More than 200 parents and children took part in a ‘read-in outside the Royal Albert Hall on Saturday as part of a protest against Israel’s ongoing genocide in Gaza.

The event, organised by Parents For Palestine, was inspired by an action which first took place simultaneously in Gaza and the West Bank in 2014. Youth groups there organised ‘reading chains’ to learn about the history of Palestine and unify the segregated communities living under apartheid.

Palestine 2014 (Source: Parents For Palestine)

On the day of the 17th Feb national march for Palestine, attracting up to quarter of a million people, parents and carers gathered together with children and sat in the road outside the Royal Albert Hall, sharing poems and readings about Palestine.

As the march, which began at Marble Arch, approached, they stood to one side, and some joined in while others carried on talking, sharing food and creating art with community craft group Birds of Gaza.

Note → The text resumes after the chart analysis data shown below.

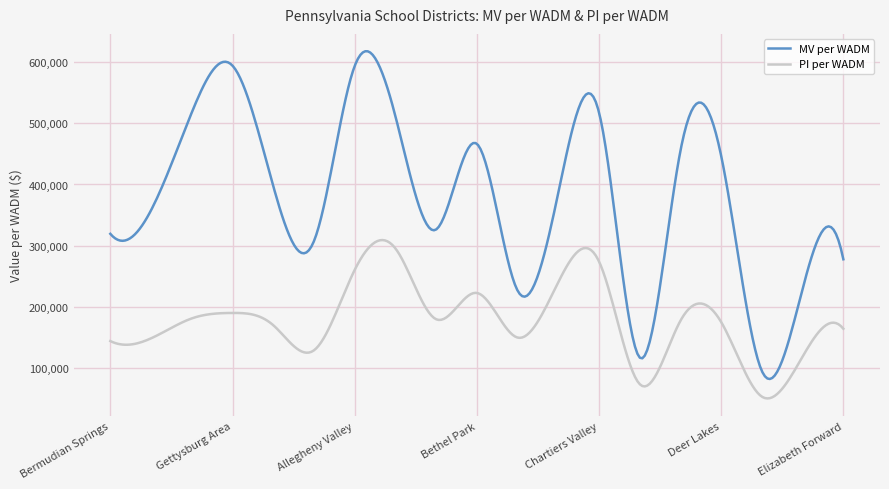

What is the minimum value shown in the chart?

49705.5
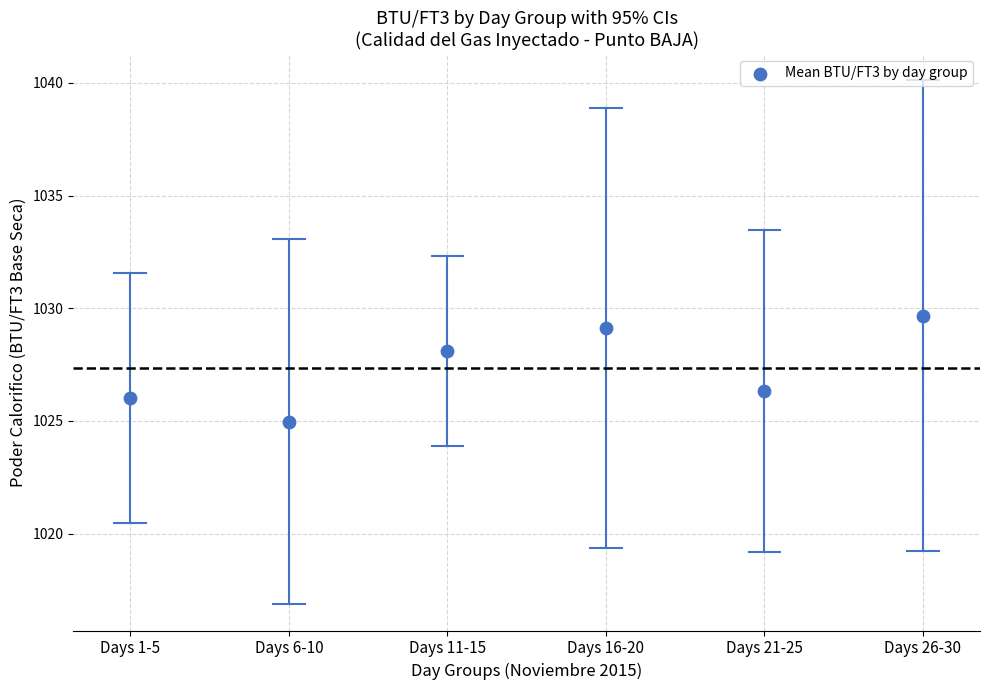

What Y value in the scatter plot is closest to 1027?

1026.3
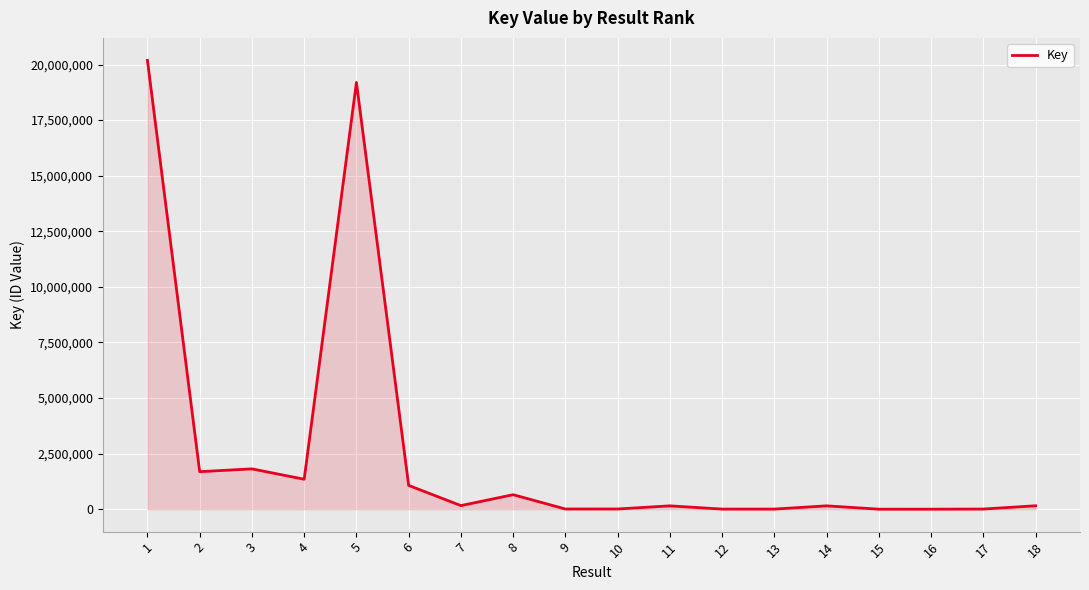

The value at 13 is 4676. True or false?

True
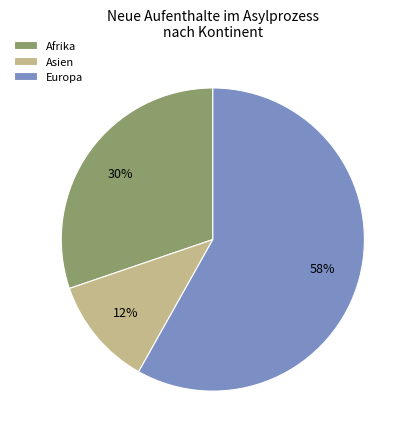

Do Amerika and Ozeanien together represent more than half of the pie?

No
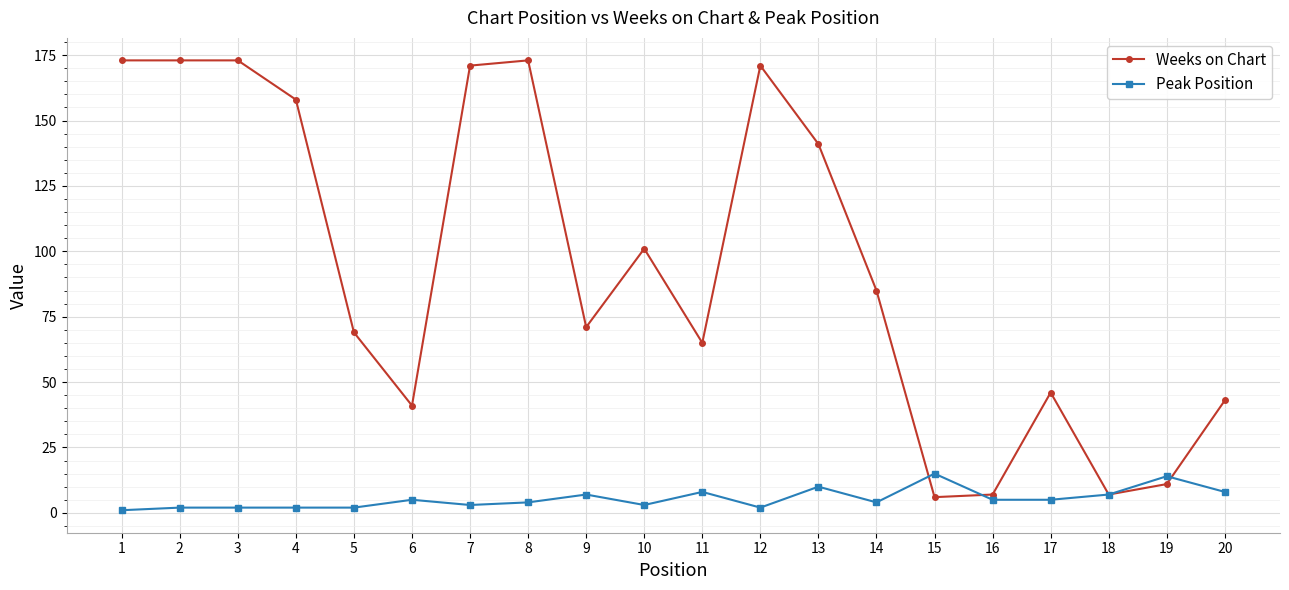

What are all the series names shown in the legend?

Weeks on Chart, Peak Position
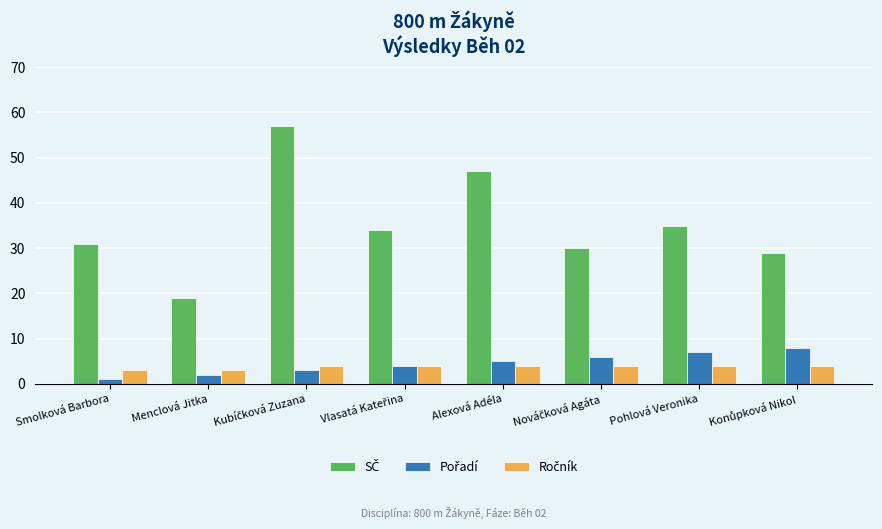

What is the total value across all series at Menclová Jitka?

24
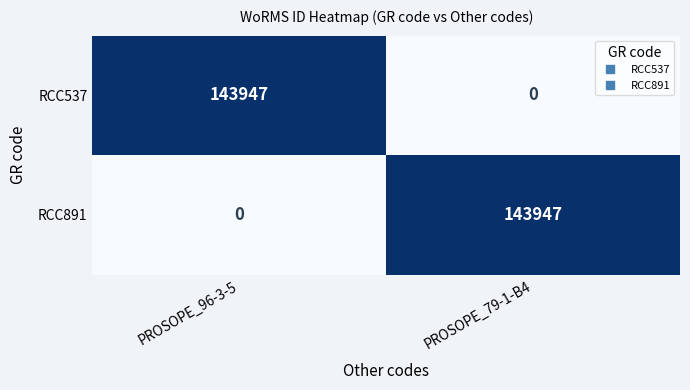

Reading left to right, extract all data points from this chart.

RCC537: 143947	0
RCC891: 0	143947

Parents For Palestine have carried out several actions since the war on Gaza began, and their mission is to provide a safe environment for children to learn and understand the history of Palestine, aware that young people pick up on the grief and anger of their carers and offering a path for them to understand why.

The Royal Albert Hall was chosen because it was on the route of the march and near the end point at the Israeli embassy, but also because the building has a long association with British colonial history. The Balfour Declaration which paved the way for the Nakba of 1948 was celebrated there on the 100th anniversary in 2017 and Zionists held meetings there in the years following.

Parents For Palestine chose the space to hold a peaceful assembly, but it does not mean they are not angry, and it does not mean that they don’t see the UK’s complicity in the current genocide.